The important distinction

Reading bad writing to learn from it is different from consuming it passively. The latter can actually degrade your sense of what good writing sounds like. The learning only happens if you are actively diagnosing what makes it bad — not just noticing that it is.

What this really means in practice

The practical question behind How I Improved My English Writing by Reading Bad Books is not whether Writing Craft sounds impressive in theory. It is whether the advice survives contact with an ordinary draft, a busy inbox, a deadline, or a reader who is not already convinced. That is the standard I use throughout this guide: if a recommendation does not make the next draft clearer, faster, or easier to trust, it does not deserve space on the page.

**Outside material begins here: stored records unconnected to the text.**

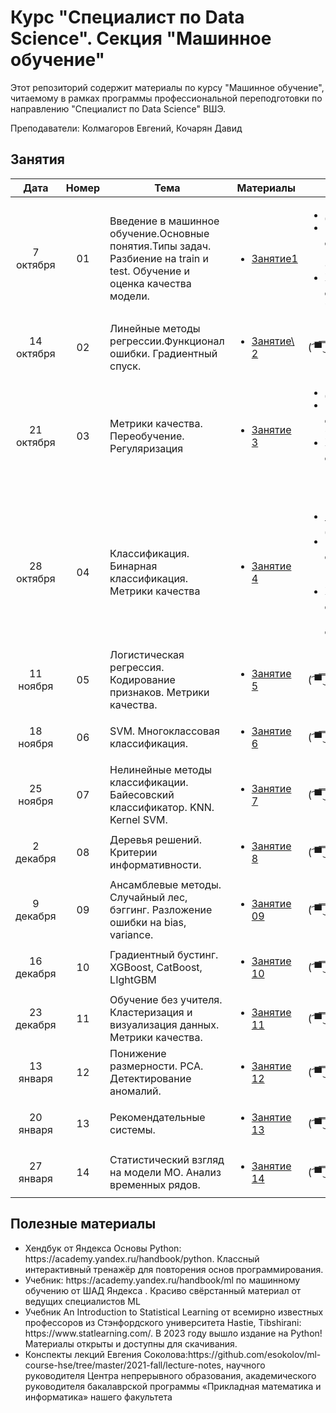 # Курс "Специалист по Data Science". Секция "Машинное обучение"

Этот репозиторий содержит материалы по курсу "Машинное обучение", читаемому в рамках программы профессиональной переподготовки по направлению "Специалист по Data Science" ВШЭ.

Преподаватели: Колмагоров Евгений, Кочарян Давид


## Занятия

|    Дата    | Номер | Тема                                                         | Материалы                                                    | ДЗ                                                           |
| :--------: | :---: | ------------------------------------------------------------ | ------------------------------------------------------------ | ------------------------------------------------------------ |
|  7 октября  |  01   | Введение в машинное обучение.Основные понятия.Типы задач. Разбиение на train и test. Обучение и оценка качества модели.| <ul><li>[Занятие1](Занятие%2001/Лекция)</li></ul>| <ul><li>[ДЗ1](Занятие%2001/ДЗ)</li><li>Мягкий дедлайн: 21 октября</li><li>Жёский дедлайн: 4 ноября</li></ul> |
|  14 октября  |  02   | Линейные методы регрессии.Функционал ошибки. Градиентный спуск. | <ul><li> [Занятие\ 2](Занятие%2002/Лекция)</li></ul> | ( ͡▀̿ ̿ ͜ʖ ͡▀̿ ̿) |
|  21 октября  |  03   | Метрики качества. Переобучение. Регуляризация | <ul><li>[Занятие 3](Занятие%2003/Лекция/)</li></ul> | <ul><li>[ДЗ2](Занятие%2003/ДЗ)</li><li>Мягкий дедлайн: 4 ноября</li><li>Жёский дедлайн: 18 ноября</li></ul> |
|  28 октября |  04   | Классификация. Бинарная классификация. Метрики качества | <ul><li>[Занятие 4](Занятие%2004/Лекция/)</li></ul> | <ul><li>[Бонусное ДЗ](Занятие%2004/ДЗ)</li><li>Мягкий дедлайн: 18 ноября</li><li>Жёский дедлайн: 2 декабря</li></ul> |
|  11 ноября |  05   | Логистическая регрессия. Кодирование признаков. Метрики качества. | <ul><li>[Занятие 5](Занятие%2005/Лекция/)</li></ul>  | ( ͡▀̿ ̿ ͜ʖ ͡▀̿ ̿) |
|  18 ноября |  06   | SVM. Многоклассовая классификация. | <ul><li>[Занятие 6](Занятие%2006)</li></ul> | ( ͡▀̿ ̿ ͜ʖ ͡▀̿ ̿) |
| 25 ноября |  07   | Нелинейные методы классификации. Байесовский классификатор. KNN. Kernel SVM. | <ul><li>[Занятие 7](Занятие%2007)</li></ul>  | ( ͡▀̿ ̿ ͜ʖ ͡▀̿ ̿) |
|  2 декабря |  08   | Деревья решений. Критерии информативности. | <ul><li>[Занятие 8](Занятие%2008)</li></ul>  | ( ͡▀̿ ̿ ͜ʖ ͡▀̿ ̿) |
|  9 декабря |  09  | Ансамблевые методы. Случайный лес, бэггинг. Разложение ошибки на bias, variance. | <ul><li>[Занятие 09](Занятие%2009)</li></ul>  | ( ͡▀̿ ̿ ͜ʖ ͡▀̿ ̿) |
|  16 декабря |  10   | Градиентный бустинг. XGBoost, CatBoost, LIghtGBM | <ul><li>[Занятие 10](Занятие%2010)</li></ul> | ( ͡▀̿ ̿ ͜ʖ ͡▀̿ ̿) |
|  23 декабря |  11   | Обучение без учителя. Кластеризация и визуализация данных. Метрики качества. | <ul><li>[Занятие 11](Занятие%2011)</li></ul>  | ( ͡▀̿ ̿ ͜ʖ ͡▀̿ ̿) |
| 13 января |  12   | Понижение размерности. PCA. Детектирование аномалий. | <ul><li>[Занятие 12](Занятие%2012)</li></ul> | ( ͡▀̿ ̿ ͜ʖ ͡▀̿ ̿) |
| 20 января |  13   | Рекомендательные системы. | <ul><li>[Занятие 13](Занятие%2013)</li></ul>  | ( ͡▀̿ ̿ ͜ʖ ͡▀̿ ̿) |
| 27 января |  14   | Статистический взгляд на модели МО. Анализ временных рядов. | <ul><li>[Занятие 14](Занятие%2014)</li></ul>  | ( ͡▀̿ ̿ ͜ʖ ͡▀̿ ̿) |

## Полезные материалы
<ul>
    <li>Хендбук от Яндекса Основы Python: https://academy.yandex.ru/handbook/python. Классный интерактивный тренажёр для повторения основ программирования.</li>
    <li> Учебник: https://academy.yandex.ru/handbook/ml по машинному обучению от ШАД Яндекса . Красиво свёрстанный материал от ведущих специалистов ML</li>
    <li>Учебник An Introduction to Statistical Learning от всемирно известных профессоров из Стэнфордского университета Hastie, Tibshirani: https://www.statlearning.com/. В 2023 году вышло издание на Python! Материалы открыты и доступны для скачивания.</li>
    <li>Конспекты лекций Евгения Соколова:https://github.com/esokolov/ml-course-hse/tree/master/2021-fall/lecture-notes, научного руководителя Центра непрерывного образования, академического руководителя бакалаврской программы «Прикладная математика и информатика» нашего факультета </li>
</ul>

Good English writing is rarely about sounding grand. It is about making the reader do less work. The strongest sentence usually has one job, one clear subject, and one clean movement from idea to consequence. When a paragraph feels heavy, the problem is often not vocabulary. It is that three different thoughts are trying to share one sentence.

A simple way to apply it today

Start with one small test. Take a real piece of writing connected to this topic, not a perfect sample made for a tutorial. Read it once for meaning, once for structure, and once for friction. On the first pass, ask whether the point is worth making. On the second, ask whether the order helps the reader. On the third, look for the exact sentence where attention drops. That sentence is usually where the improvement begins.

A practical editing habit is to mark the sentence that carries the point of each paragraph. If you cannot find that sentence, the paragraph is probably performing instead of communicating. Once the point is visible, you can cut decoration, move examples closer to the claim, and let the writing breathe.

Mistakes to avoid

My working checklist

Final verdict

The best version of this advice is deliberately practical: use Writing Craft to reduce uncertainty, not to hide from judgment. The page should leave you with a clearer next action, not just a stronger opinion. If you remember only one thing from this article, remember this: the winning choice is the one that improves the real writing in front of you.